I wouldnt say baked beans were the next generation of Bbing superfood but for the occasional meal, they are a very healthy food and well worth adding into a balanced diet.

SD


----------



## Ashcrapper

also excellent when the missus isnt around to cook tea


----------



## Guest

Was_Eric said:


> what about lett*u*ce, thats food, is that good for gaining weight?


Was just stating a fact. if you want to gain WEIGHT then lets be honest, you need to eat. nothign fancy about it, just eat food.

If you want to gain lean tissue, then it can be a very different story.


----------



## Suprakill4

Dont get me wrong, i wasnt saying they were useless, but its not something i would use regular in my diet with 4 pieces of bread for 1 meal. To me that would be ALOT of carbs, something which spells disaster for me as i gain fat pretty easily if im not careful.


----------



## ba baracuss

If you want to gain weight eat cake.


----------



## SD

kieren1234 said:


> Dont get me wrong, i wasnt saying they were useless, but its not something i would use regular in my diet with 4 pieces of bread for 1 meal. To me that would be ALOT of carbs, something which spells disaster for me as i gain fat pretty easily if im not careful.
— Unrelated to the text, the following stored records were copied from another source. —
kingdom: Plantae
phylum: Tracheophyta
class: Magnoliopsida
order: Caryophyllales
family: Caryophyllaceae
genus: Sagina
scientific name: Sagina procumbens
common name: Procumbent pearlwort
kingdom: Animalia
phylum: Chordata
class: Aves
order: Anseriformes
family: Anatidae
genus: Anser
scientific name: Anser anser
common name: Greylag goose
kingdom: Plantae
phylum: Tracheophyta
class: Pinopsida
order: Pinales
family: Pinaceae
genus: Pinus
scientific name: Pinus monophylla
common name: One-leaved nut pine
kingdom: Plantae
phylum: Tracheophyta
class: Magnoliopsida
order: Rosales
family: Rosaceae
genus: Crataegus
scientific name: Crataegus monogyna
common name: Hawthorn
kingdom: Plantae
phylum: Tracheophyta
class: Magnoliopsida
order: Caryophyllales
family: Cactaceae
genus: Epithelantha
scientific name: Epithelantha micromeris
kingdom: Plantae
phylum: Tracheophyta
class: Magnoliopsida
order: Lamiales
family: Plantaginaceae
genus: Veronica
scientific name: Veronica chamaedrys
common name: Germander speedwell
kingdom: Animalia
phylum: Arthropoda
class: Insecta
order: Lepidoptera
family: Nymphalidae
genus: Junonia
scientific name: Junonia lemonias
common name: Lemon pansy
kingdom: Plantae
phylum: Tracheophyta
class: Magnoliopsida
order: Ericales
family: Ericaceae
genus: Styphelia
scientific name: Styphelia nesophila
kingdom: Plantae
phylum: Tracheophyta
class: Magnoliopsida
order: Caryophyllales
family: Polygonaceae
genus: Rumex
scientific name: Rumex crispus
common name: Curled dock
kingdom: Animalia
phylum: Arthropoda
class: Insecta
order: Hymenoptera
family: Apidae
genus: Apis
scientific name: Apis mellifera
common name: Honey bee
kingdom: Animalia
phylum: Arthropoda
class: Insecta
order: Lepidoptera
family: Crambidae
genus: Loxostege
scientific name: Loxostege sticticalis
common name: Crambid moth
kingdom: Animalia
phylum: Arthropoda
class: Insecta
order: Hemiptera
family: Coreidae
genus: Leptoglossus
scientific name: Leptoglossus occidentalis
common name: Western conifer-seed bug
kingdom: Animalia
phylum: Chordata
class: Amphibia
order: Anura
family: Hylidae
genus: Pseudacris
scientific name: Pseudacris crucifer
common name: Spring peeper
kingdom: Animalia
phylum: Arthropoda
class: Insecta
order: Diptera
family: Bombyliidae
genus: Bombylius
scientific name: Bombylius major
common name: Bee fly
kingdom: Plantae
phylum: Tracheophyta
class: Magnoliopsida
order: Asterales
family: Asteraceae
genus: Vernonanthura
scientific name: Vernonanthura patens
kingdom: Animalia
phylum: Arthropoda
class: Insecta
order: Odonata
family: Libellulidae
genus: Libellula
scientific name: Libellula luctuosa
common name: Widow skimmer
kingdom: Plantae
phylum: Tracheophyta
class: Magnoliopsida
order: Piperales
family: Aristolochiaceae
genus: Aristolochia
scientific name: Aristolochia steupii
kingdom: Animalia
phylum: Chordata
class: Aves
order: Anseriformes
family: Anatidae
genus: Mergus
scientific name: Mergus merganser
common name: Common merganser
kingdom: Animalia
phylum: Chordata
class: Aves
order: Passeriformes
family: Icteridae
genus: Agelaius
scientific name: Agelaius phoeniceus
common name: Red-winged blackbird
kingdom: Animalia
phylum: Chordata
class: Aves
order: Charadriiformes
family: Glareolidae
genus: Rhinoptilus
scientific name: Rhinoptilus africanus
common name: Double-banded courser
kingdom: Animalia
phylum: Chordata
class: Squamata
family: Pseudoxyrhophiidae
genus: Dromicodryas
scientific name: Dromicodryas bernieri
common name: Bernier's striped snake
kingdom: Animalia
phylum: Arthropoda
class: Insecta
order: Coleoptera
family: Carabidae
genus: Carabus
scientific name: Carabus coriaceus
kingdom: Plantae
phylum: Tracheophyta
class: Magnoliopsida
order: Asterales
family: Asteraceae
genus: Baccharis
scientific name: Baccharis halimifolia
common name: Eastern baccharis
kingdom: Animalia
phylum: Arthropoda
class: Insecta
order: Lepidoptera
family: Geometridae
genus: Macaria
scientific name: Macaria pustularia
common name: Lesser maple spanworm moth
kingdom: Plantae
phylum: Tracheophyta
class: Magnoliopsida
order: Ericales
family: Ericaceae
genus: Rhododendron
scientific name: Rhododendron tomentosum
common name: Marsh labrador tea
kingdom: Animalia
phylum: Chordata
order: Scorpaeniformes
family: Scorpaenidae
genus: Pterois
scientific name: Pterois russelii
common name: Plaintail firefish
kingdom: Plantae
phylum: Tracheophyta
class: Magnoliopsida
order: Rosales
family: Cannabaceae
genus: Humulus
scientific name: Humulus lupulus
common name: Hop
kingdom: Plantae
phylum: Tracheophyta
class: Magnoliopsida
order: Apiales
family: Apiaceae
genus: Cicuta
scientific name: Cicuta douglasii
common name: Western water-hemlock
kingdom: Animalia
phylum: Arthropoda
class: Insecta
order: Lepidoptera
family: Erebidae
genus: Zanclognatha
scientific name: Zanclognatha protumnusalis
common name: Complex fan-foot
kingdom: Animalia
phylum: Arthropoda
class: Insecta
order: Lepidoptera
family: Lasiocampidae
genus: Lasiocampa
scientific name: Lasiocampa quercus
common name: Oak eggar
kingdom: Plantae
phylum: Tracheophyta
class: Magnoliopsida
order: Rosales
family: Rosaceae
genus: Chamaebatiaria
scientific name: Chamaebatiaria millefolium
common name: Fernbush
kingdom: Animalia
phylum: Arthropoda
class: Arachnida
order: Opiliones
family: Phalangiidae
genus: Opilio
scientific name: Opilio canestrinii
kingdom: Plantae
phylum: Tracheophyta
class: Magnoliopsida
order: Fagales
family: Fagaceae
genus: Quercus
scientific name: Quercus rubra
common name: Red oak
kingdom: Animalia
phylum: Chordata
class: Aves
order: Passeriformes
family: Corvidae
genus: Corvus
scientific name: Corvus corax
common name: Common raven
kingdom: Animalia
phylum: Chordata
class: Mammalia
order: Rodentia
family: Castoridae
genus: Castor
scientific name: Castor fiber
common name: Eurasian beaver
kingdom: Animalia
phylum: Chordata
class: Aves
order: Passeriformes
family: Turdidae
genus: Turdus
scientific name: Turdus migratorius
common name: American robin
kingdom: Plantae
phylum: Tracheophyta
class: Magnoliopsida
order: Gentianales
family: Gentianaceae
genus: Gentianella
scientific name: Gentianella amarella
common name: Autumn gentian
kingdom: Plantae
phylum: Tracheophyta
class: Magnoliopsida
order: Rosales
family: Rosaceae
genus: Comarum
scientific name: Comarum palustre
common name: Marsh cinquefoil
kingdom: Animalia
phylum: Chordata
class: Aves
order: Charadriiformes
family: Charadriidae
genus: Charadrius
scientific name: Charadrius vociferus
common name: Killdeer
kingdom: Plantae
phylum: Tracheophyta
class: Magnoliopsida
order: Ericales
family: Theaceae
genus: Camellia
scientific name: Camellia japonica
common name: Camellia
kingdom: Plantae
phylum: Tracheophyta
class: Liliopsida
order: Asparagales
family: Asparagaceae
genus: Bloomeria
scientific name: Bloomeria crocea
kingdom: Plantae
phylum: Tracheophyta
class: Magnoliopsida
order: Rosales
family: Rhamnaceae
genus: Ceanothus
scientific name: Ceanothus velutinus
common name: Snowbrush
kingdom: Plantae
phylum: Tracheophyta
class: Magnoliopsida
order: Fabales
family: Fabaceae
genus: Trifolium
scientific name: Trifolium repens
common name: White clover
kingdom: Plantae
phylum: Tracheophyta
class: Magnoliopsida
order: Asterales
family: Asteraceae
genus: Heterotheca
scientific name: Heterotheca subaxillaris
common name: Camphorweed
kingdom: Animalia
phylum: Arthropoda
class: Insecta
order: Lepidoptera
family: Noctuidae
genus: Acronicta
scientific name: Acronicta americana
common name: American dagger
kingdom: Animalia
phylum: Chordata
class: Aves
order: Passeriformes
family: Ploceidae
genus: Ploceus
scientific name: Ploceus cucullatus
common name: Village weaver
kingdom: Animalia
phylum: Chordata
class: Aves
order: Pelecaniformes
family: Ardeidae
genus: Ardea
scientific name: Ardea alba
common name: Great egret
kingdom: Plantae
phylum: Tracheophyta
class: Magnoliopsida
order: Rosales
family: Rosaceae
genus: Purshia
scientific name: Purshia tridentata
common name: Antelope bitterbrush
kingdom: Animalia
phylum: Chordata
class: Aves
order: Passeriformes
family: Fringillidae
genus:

Was commenting on the beans only mate, four pieces of bread is quite a heavy dose of carbs as bread is very dense in carbohydrates, on top of the carbs from the beans, you need to be doing some serious cardio to burn off all that sugar lol!

SD


----------



## Suprakill4

SD said:


> Was commenting on the beans only mate, four pieces of bread is quite a heavy dose of carbs as bread is very dense in carbohydrates, on top of the carbs from the beans, you need to be doing some serious cardio to burn off all that sugar lol!
> 
> SD


Oh right i get you. Yes, i would fcuking pile the fat on having that everyday lol.


----------



## Team1

damn straight. few slice of toast an a tin of low salt n sugar beans with a shake. i dream of such a breakfast after this diet is over.


----------



## H22civic

Add in some scrambled eggs and bacon and you have one of my favourite breakfasts!


----------



## FLEXER

what you entering a fart competion, get real dude, porridge, egg whites,


----------



## Ashcrapper

and beans


----------



## Team1

FLEXER said:


> what you entering a fart competion, get real dude, porridge, egg whites,


screw that. suicde isnt something i take lightly and this is a certain path to there :lol:

beans, toast and whole fried eggs. BOOM. breakfast of kings


----------